Abraços sinceros ao camarada da hegemonia gramsciana.
Gabeira, afinal era só uma petequinha…
Do Gabeira sobrou a bagana?
Na boa, não tenho nada contra o Gabeira. Desde que ele compre a briga pra sanar seu problema com o ParlamenTurismo. Mas ao comprar a sua, compre briga com todos os 261 deputados que fizeram o mesmo. Só para viagens internacionais.
Se o Fernando Gabeira fizer isso, conseguir todo esse dinheiro de volta aos cofres da Viúva, passa meu rancor de hoje que não tá fácil.
Vamos companheiro. Acende de novo. E não estou sacaneando por conta de um baseado ou seja lá o que for. Que atire a primeira pedra que nunca fumou, tragando ou não.Isso não tem nada de nada. Pode fazer o que for. Mas com o dinheiro da Viúva não.

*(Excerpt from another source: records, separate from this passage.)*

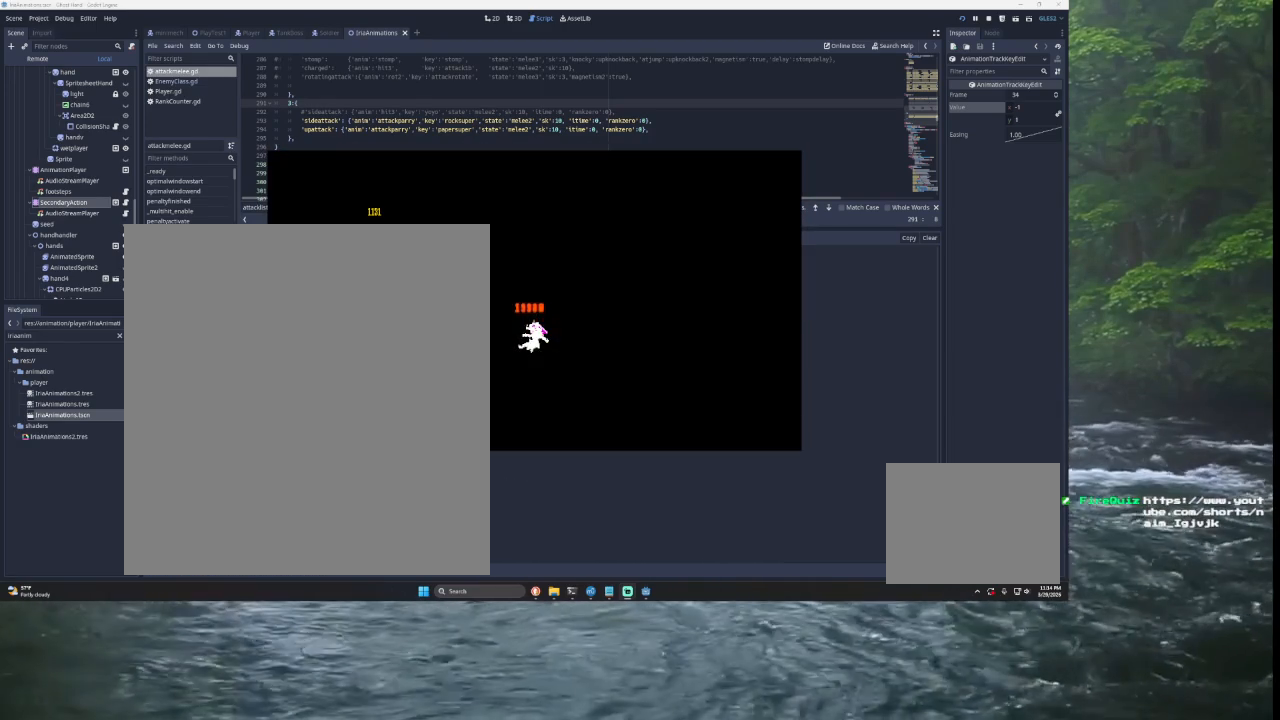
{"buttons": [], "left_stick": "right", "right_stick": "center", "events": [[433, "left_stick", "right"]]}
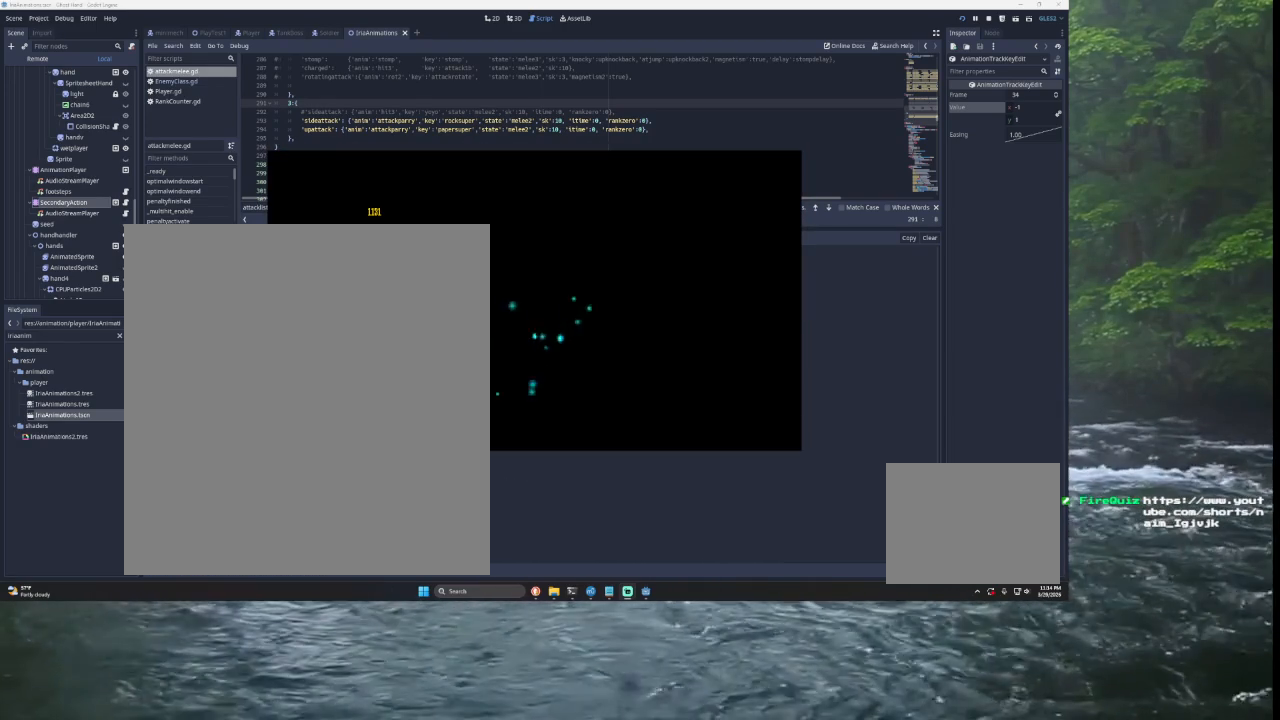
{"buttons": [], "left_stick": "center", "right_stick": "center", "events": [[367, "left_stick", "center"]]}
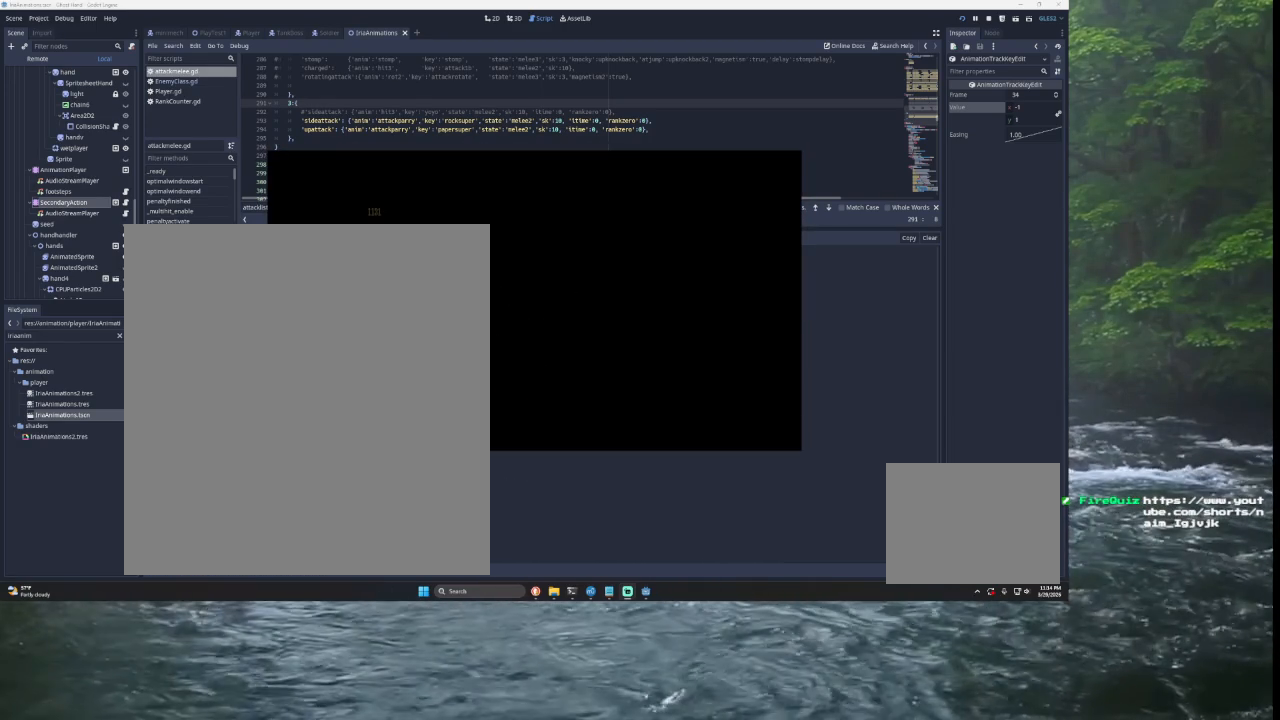
{"buttons": [], "left_stick": "center", "right_stick": "center", "events": [[67, "left_stick", "right"], [367, "left_stick", "center"]]}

Então, pra encerrar, fica o desafio pro Gabeira: São 1.883 viagens internacionais dos deputados que custaram R$ 4.765.946,91. A gente acompanha daqui, centavo por centavo voltando ao erário.
Valeu, Gabeira? Topa?
Agora quero ver aquele cara de novo, dedo em riste. Acredito que é capaz. Tomara que sim. Vai melhorar um bocado. E, na boa, era isso que devia ter feito hoje no Congresso, acho eu. Não fez.
“OAB quer que deputados devolvam dinheiro público gasto com passagens para amigos”
Marco Antonio Soalheiro
Agência Brasil.
Ou seja, não sou o único que quer o dinheiro de volta para o cofre da Viúva.
Go Gabeira, Go!
Dino,
O desvio é TAMBÉM ético, tanto que está previsto no Código de Ética (Resolução nº 25, de 2001, artigo 5º, que transcrevi acima).
Mas não é SOMENTE ético. Trata-se, também, de um procedimento ilegal e inconstitucional.
Outra coisa: esse negócio do Gabeira falar em “uma ou duas pasagens aéreas” é cinismo. É cálculo.
Afinal, foi uma passagem ou foram duas?
Dita como ele disse, a coisa parece menos importante. Tão desimportante que ele nem lembra direito e nem se deu ao trabalho de verificar com precisão.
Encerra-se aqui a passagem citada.